═══ DATA FOR THIS EXERCISE ═══

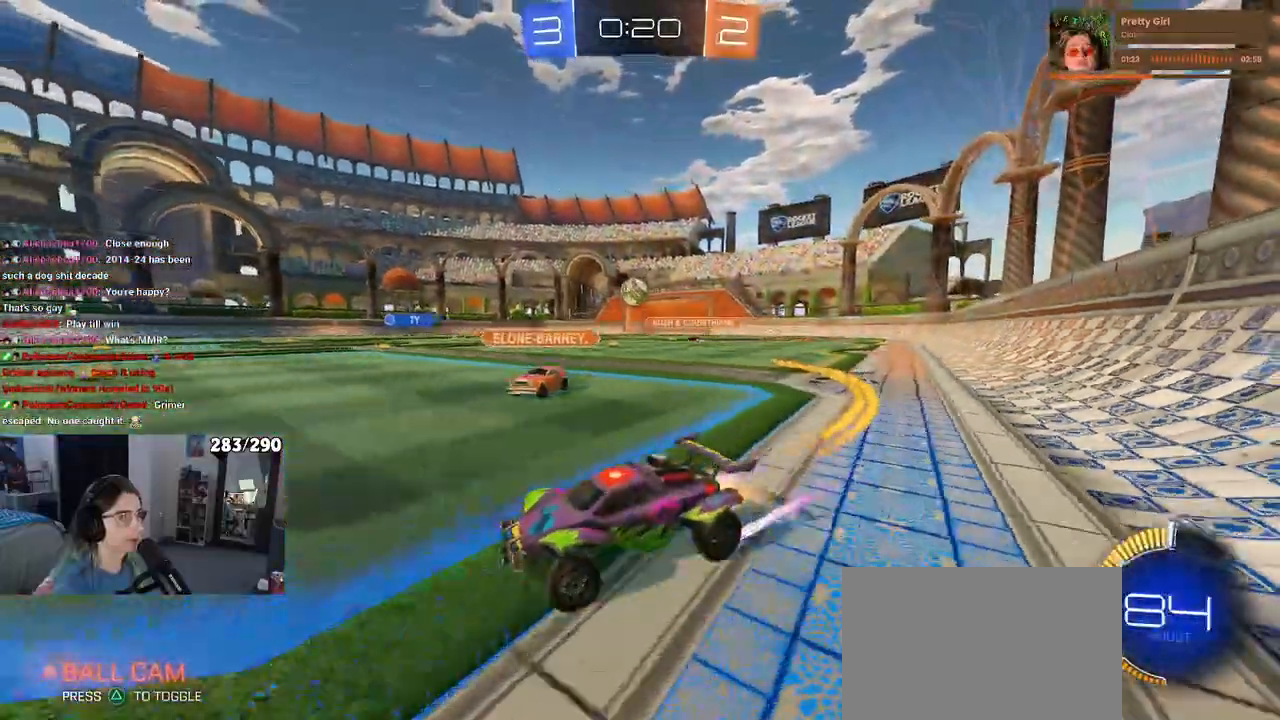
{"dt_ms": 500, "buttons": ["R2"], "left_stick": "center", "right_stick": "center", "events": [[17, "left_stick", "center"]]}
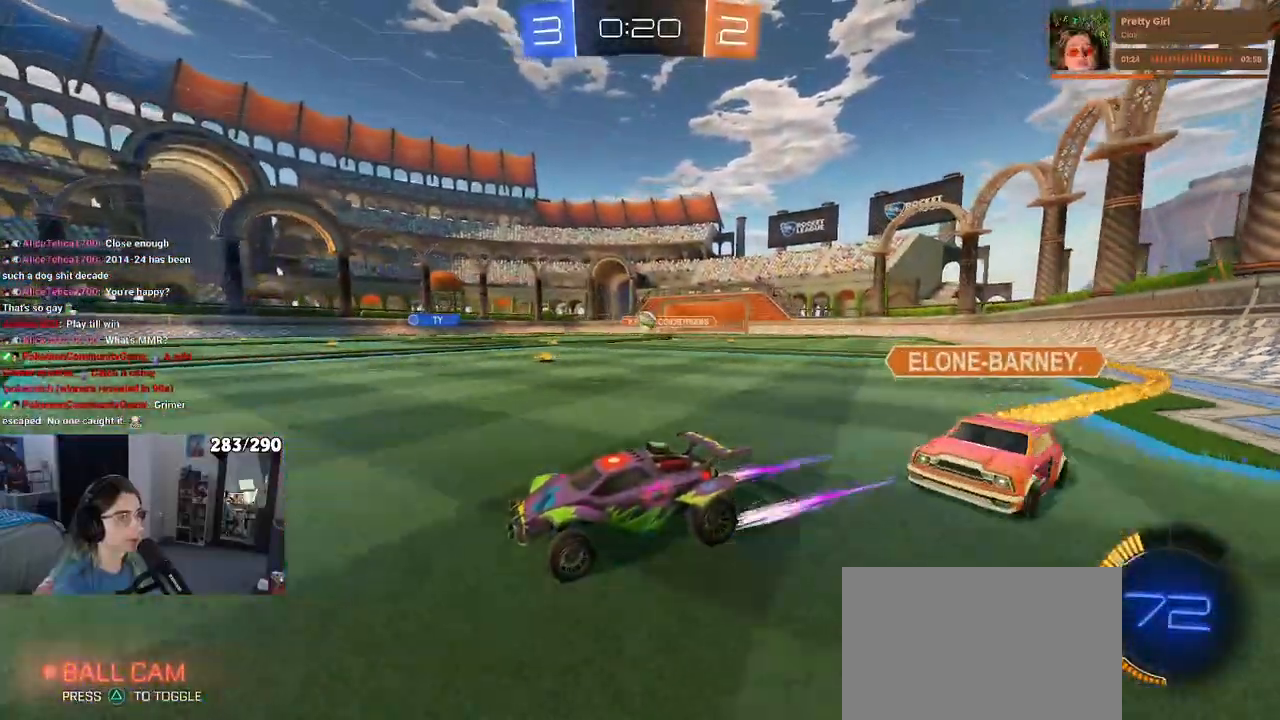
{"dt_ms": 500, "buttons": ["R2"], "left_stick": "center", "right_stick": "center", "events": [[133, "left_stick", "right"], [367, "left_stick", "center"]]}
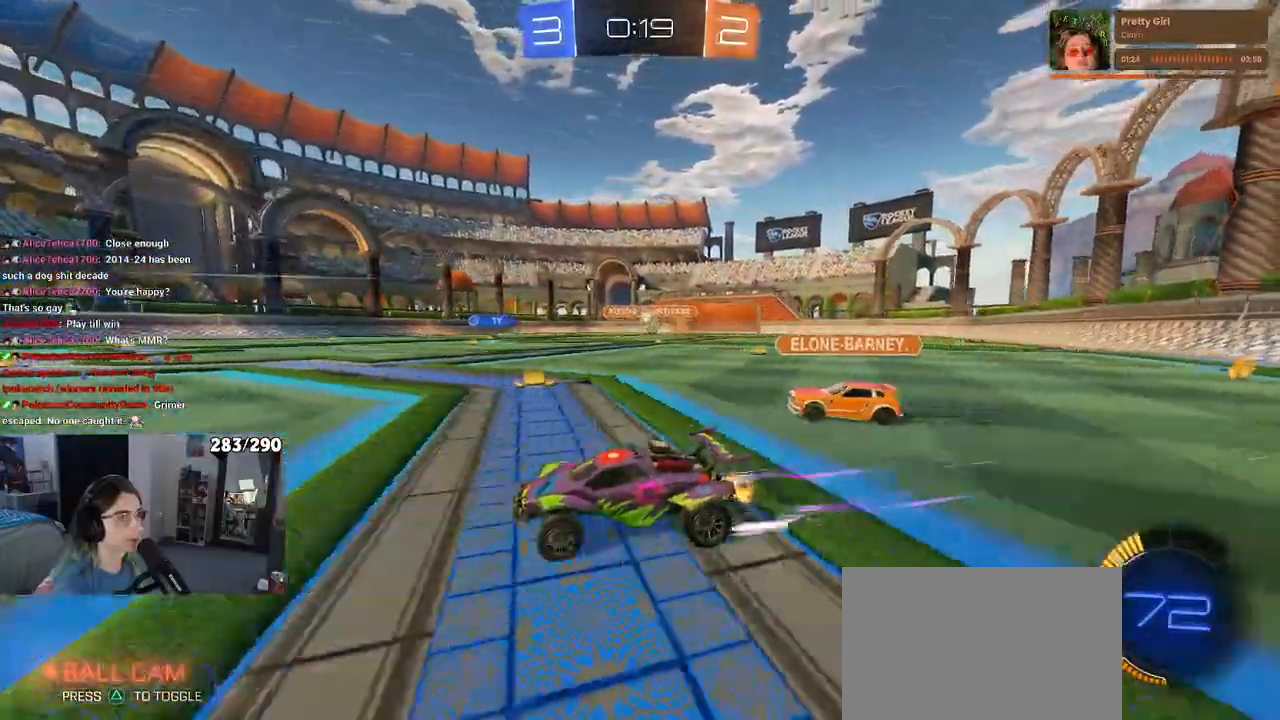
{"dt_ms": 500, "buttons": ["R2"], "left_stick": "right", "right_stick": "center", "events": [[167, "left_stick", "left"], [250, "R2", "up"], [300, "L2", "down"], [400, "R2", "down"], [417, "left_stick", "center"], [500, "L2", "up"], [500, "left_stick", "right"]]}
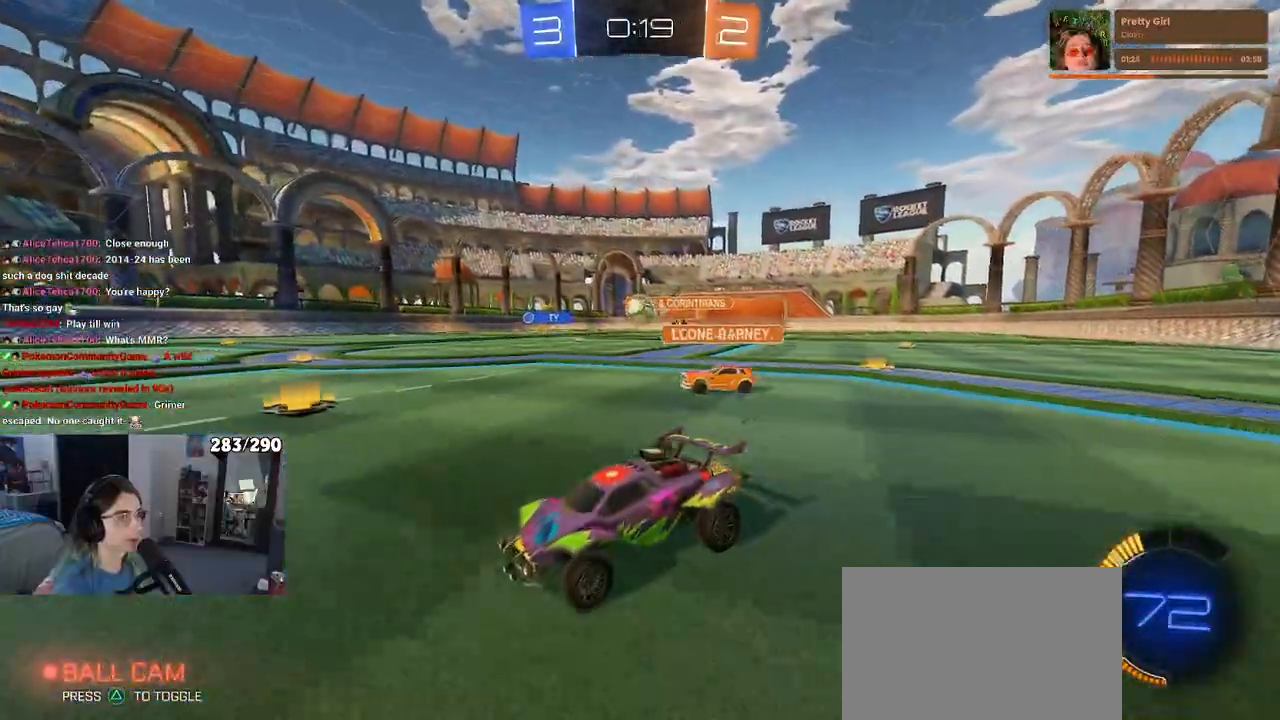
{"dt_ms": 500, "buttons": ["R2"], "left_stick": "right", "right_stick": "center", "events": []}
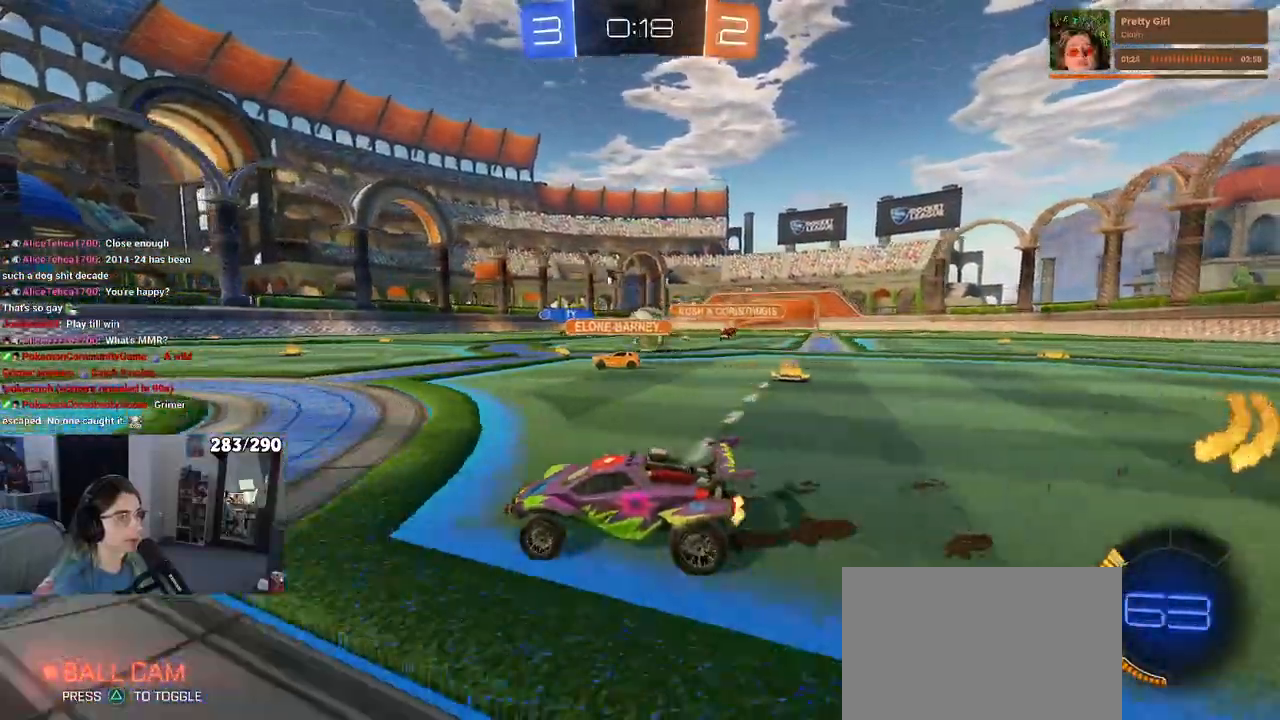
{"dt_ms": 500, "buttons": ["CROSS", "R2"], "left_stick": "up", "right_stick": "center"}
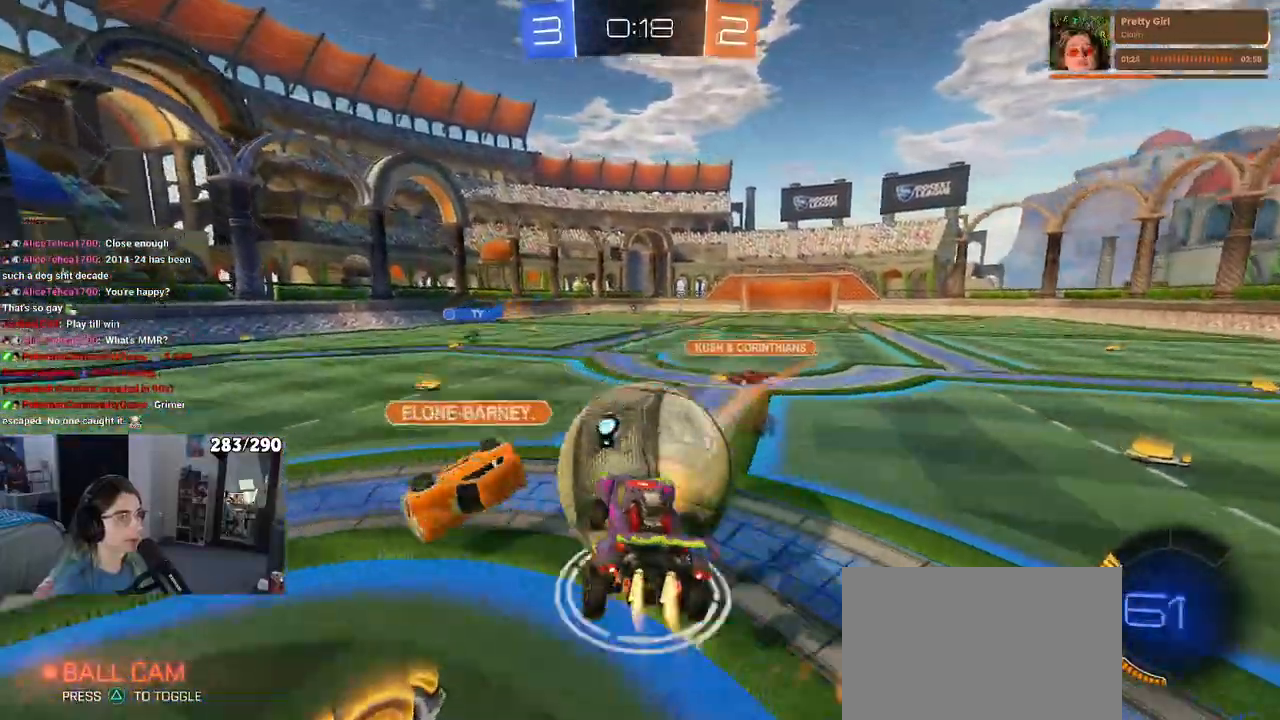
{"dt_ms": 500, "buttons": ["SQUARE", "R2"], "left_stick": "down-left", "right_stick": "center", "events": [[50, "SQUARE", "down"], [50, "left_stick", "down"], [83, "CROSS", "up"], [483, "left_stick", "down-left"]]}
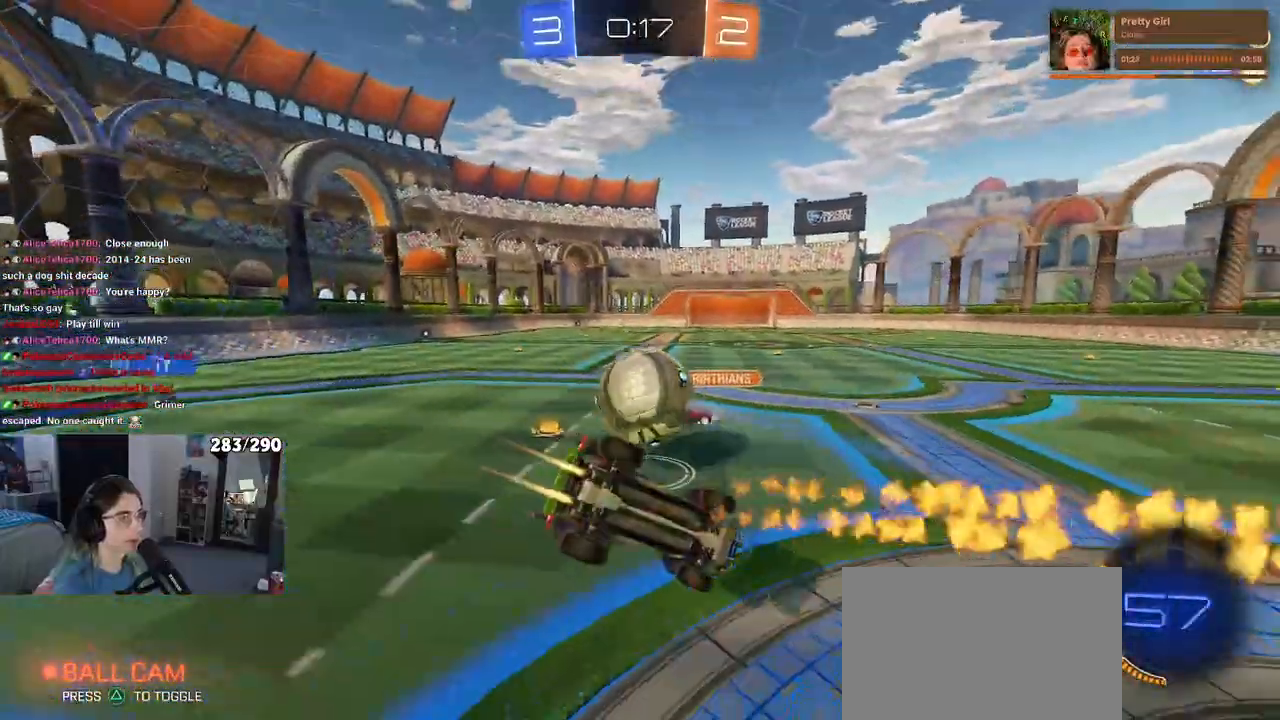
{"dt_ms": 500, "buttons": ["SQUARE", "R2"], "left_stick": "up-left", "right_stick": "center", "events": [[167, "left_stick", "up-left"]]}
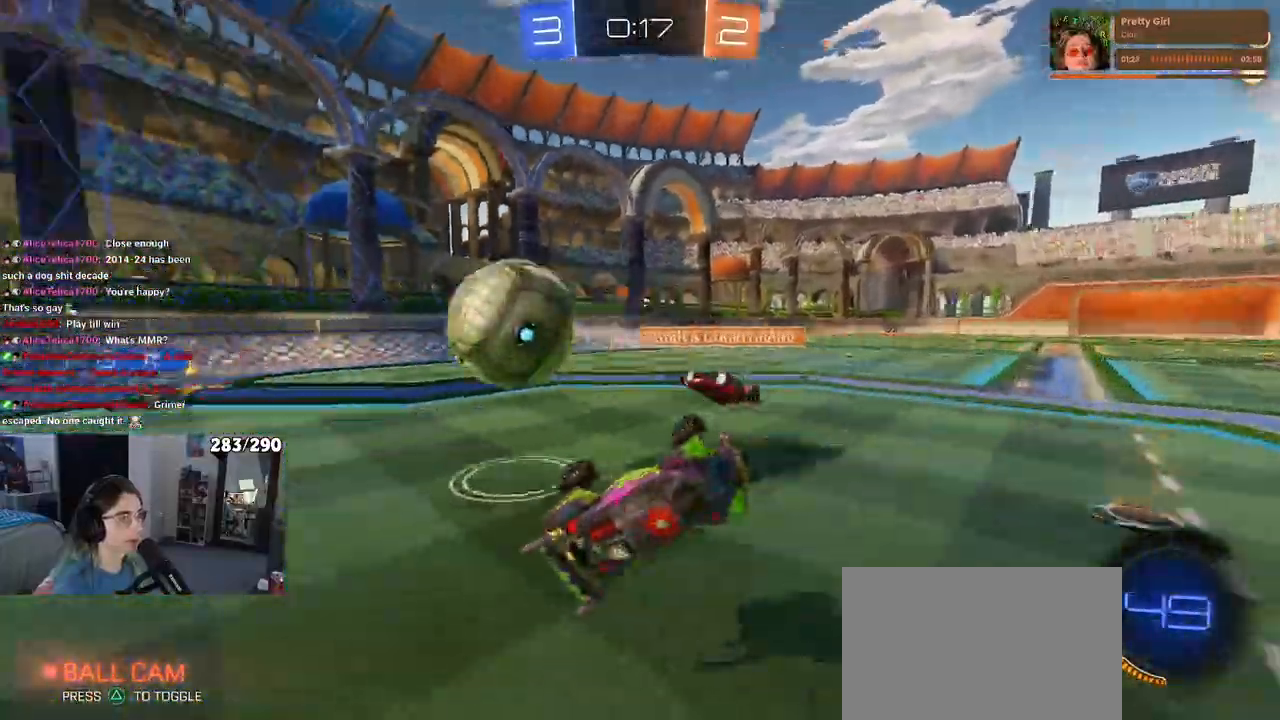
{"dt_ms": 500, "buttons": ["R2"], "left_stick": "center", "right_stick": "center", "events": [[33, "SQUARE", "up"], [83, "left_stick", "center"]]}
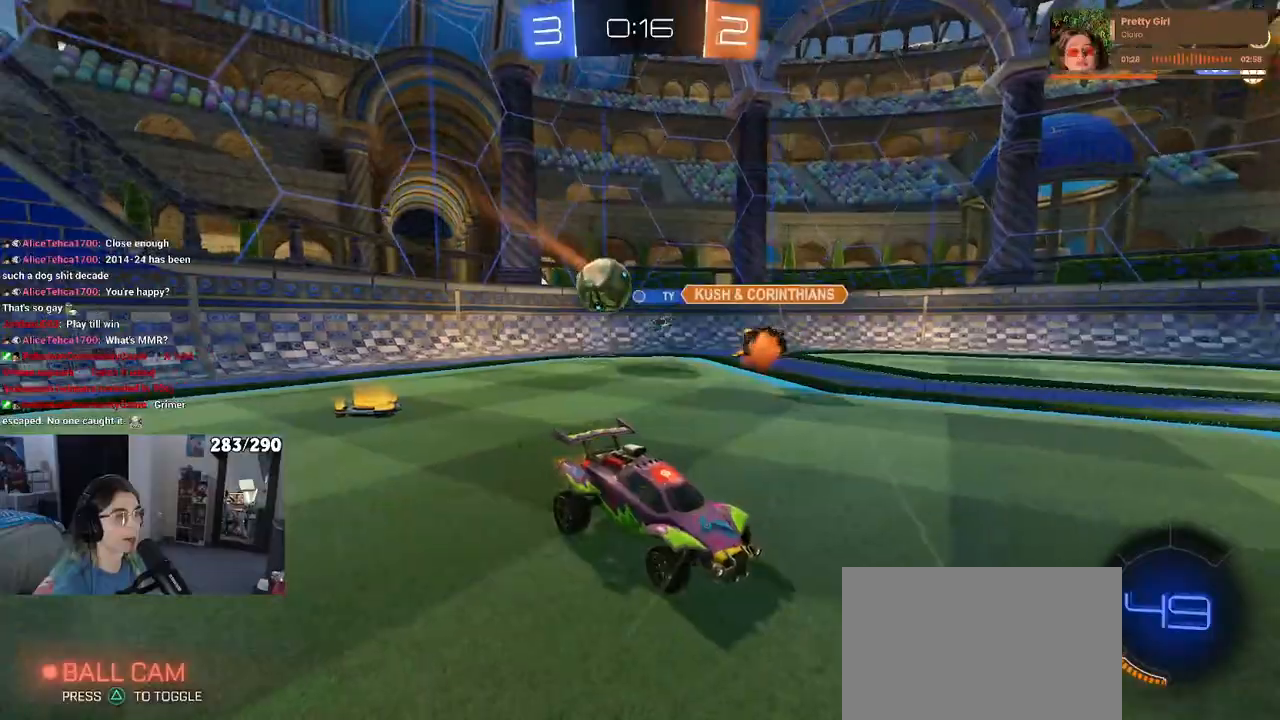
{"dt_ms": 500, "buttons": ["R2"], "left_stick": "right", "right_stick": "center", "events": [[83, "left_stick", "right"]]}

═══

■ **EXERCISE**:
Could you find every line in the records above that has the string "down" and copy it?

■ **ANSWER**:
{"dt_ms": 500, "buttons": ["R2"], "left_stick": "right", "right_stick": "center", "events": [[167, "left_stick", "left"], [250, "R2", "up"], [300, "L2", "down"], [400, "R2", "down"], [417, "left_stick", "center"], [500, "L2", "up"], [500, "left_stick", "right"]]}
{"dt_ms": 500, "buttons": ["SQUARE", "R2"], "left_stick": "down-left", "right_stick": "center", "events": [[50, "SQUARE", "down"], [50, "left_stick", "down"], [83, "CROSS", "up"], [483, "left_stick", "down-left"]]}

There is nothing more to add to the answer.